Others, including Joyce, are trying to produce an origin of life in the lab - seeking a mix of chemicals that will assemble itself into something more-or-less alive.
This quest goes all the way back to 1953, when a 23-year-old graduate student named Stanley Miller set out to re-create creation with a simple apparatus composed of two connected glass chambers. One he filled with water, the other with his approximation of the early atmosphere - hydrogen, ammonia, and methane.
He shot an electric current through the apparatus, imitating lightning. Although nothing came to life, chemical reactions in the chamber produced some of the building blocks of living things - amino acids.

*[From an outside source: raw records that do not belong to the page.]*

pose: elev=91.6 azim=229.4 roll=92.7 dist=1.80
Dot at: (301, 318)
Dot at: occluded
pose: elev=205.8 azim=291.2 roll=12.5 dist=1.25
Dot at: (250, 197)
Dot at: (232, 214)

Scientists have kept trying. They now see the origin of life as a gradual process - with Darwinian evolution first acting on complex chemicals. Chemicals, in essence, evolved into life. Exactly when matter made the leap from inanimate to animate may be impossible to pin down.

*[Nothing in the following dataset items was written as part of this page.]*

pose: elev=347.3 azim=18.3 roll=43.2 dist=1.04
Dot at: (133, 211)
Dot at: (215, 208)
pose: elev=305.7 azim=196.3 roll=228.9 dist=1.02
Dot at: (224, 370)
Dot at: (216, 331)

At some point, Joyce said, molecules acquired memory - the ability to store and pass on information. That's what DNA does with its four-letter chemical code. Small copying errors spawn variety, and with that, Darwinian evolution can start.
"The chemical logic is already laid out for how chemistry turns into biology," he said.
The prevailing view is that our DNA-based life was preceded by something called the RNA world - a population of organisms, or proto-organisms, that stored information using this single-stranded relative of DNA's double-stranded helix.
While DNA can't reproduce itself without outside catalysts, scientists have found a type of RNA, called a ribozyme, that can act as its own catalyst to copy itself.
But RNA is thought to be too complex to have sprung up, fully formed, from the primordial soup, so some biologists are trying to construct simpler versions. Christopher Switzer of the University of California Riverside has created FNA - something like DNA but with different "backbone" structures holding it together. He and others have created a whole variety of these - dubbed TNA, PNA, GNA, and so on.
Switzer and Benner, of FFAME, have both made new versions of DNA with extra code-carrying chemical units, called bases, rather than the four that our life uses. Switzer has made one that uses six coding characters. Benner has made one with twelve.
This type of work was even incorporated in the movie E.T., Benner noted; the doctor examining the alien finds six coding elements in his DNA, rather than four.
None of these new versions of DNA has worked in an actual life-form, but that could change.
Last year, J. Craig Venter of the J. Craig Venter Institute announced he'd taken a step in that direction. He and colleagues used laboratory chemicals to synthesize a replica of bacterial DNA, inserted it into related bacteria with its own DNA removed, and watched it come to life.
Then, last December, scientists claimed they had discovered an arsenic-based life-form. The researchers said they had substituted arsenic for phosphorus in the DNA and other critical parts of the cell, the way silicon sometimes substitutes for carbon in creatures from science fiction.
The paper describing the bacteria was supposed to be published in the journal Science last year, but amid much criticism, the journal held off until last week, when the paper appeared with eight rebuttals.
In an interview last week, lead author Felisa Wolfe-Simon admitted that her team doesn't know how much arsenic is actually substituting for phosphorus, and that it may be a small amount.
Biologists who have read the paper say her team never conducted the tests needed to show any arsenic is truly incorporated in the RNA or DNA. The bacteria were still exposed to some phosphorus as a contaminant - enough to supply the production of normal DNA.
Beyond that, some say other strains of bacteria are known to survive in much more concentrated solutions of arsenic, and they find ways to do this without becoming "arsenic based."
So any hope that the arsenic bacteria represent a second genesis is dead. But the search goes on.